# New dude..



## midnight_moon (Apr 28, 2008)

Hi everyone from Central Illinois.
I'm new here. Looks like a great site!
This will be my first year at making my own
props. Wish me luck, because I know I may need it!


----------



## Bloodhound (Oct 16, 2007)

Welcome Jeff, you came to the right place. Tons of help and how to's and most of all The Best people in any Forum. Glad you found us.


----------



## Frighteners Entertainment (Jan 24, 2006)

Agree with BloodHound and glad to have you here!!!


----------



## BadTable Manor (Apr 16, 2008)

Welcome aboard, Midnight. Looking forward to seeing you on the boards


----------



## eanderso13 (Apr 10, 2008)

Welcome to the beautiful insanity! Tons of help here, I'm sure you'll find.


----------



## DeathTouch (Sep 6, 2005)

Welcome Dude!


----------



## Adam I (Jun 16, 2007)

Welcome, Stay Awhile


----------



## PrettyGhoul (Oct 7, 2005)

*Hi midnight_moon and welcome to HauntForum!*


----------



## scream1973 (Dec 23, 2007)

Welcome .. you will find lots of twisted ideas which are sure to make you think..


----------



## perdidoman (Dec 2, 2007)

*Welcome New dude*


----------



## scareme (Aug 29, 2006)

Hi and welcome to the forum. Everyone here will be glad to try and help.


----------



## Bone Dancer (Oct 7, 2005)

Greetings and welcome, this is the right place to be. Don't forget to take pics of your work we like to see them. Also check this link for how-tos and ideas.

http://www.halloweenmonsterlist.info/


----------



## Vlad (Aug 2, 2005)

Welcome to the forum MM. Everyone starts somewhere, you may even help us out with some fresh perspectives on things. Stop in to chat and say hi to the gang as well.


----------



## trishaanne (Aug 20, 2005)

Welcome. Pop into chat and say HI.


----------



## pyro (Oct 7, 2006)

hello and welcome


----------



## dave the dead (Jan 31, 2007)

howdy and welcome!


----------



## DarkShadows (Feb 6, 2006)

welcome, im from illinois too but up by chicago


----------



## Ghostess (Aug 21, 2005)

Welcome to your new home away from home!


----------



## slimy (Jul 12, 2006)

Lots of very talented people here. 

Welcome to the forum.


----------



## midnight_moon (Apr 28, 2008)

Thanks to all,
I will take pics of my progress.
My first atempt will just be a stand-up static prop.
My theme will be a graveyard. Last year was small, but this year,
I want the whole front yard done up! OK well, most of the yard. LOL!


----------



## Wyatt Furr (Jun 5, 2006)

Howdy and Welcome


----------



## Verno77 (Apr 6, 2008)

Hi, I'm for IL, too.


----------



## Lilly (Jun 13, 2006)

welcome midnight_moon
and ghoul luck to you, don't be afraid to ask for any help from everyone


----------
++++++++++++++++++++
Brief 1: In the thread, what theme does midnight_moon plan to use for the yard?
The listing below has no connection to the thread.

[Items in a dataset]
++++++++++++++++++++
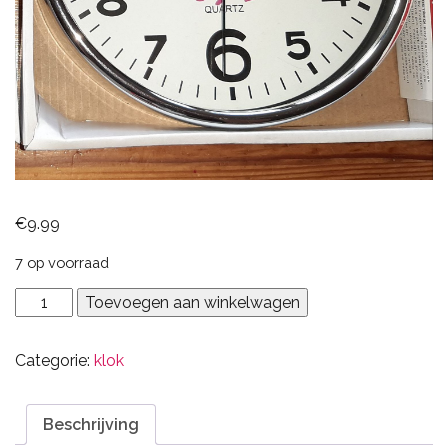
€
9.99
7 op voorraad
gepersonaliseerde
Toevoegen aan winkelwagen
klok
wit
Categorie:
klok
aantal
Beschrijving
++++++++++++++++++++
Brief 2: Update the listing above by replacing "klok" with "wandklok" wherever it occurs. Change nothing else, and leave the pictures out.

Problem solution 1: A graveyard.

Problem solution 2:
€
9.99
7 op voorraad
gepersonaliseerde
Toevoegen aan winkelwagen
wandklok
wit
Categorie:
wandklok
aantal
Beschrijving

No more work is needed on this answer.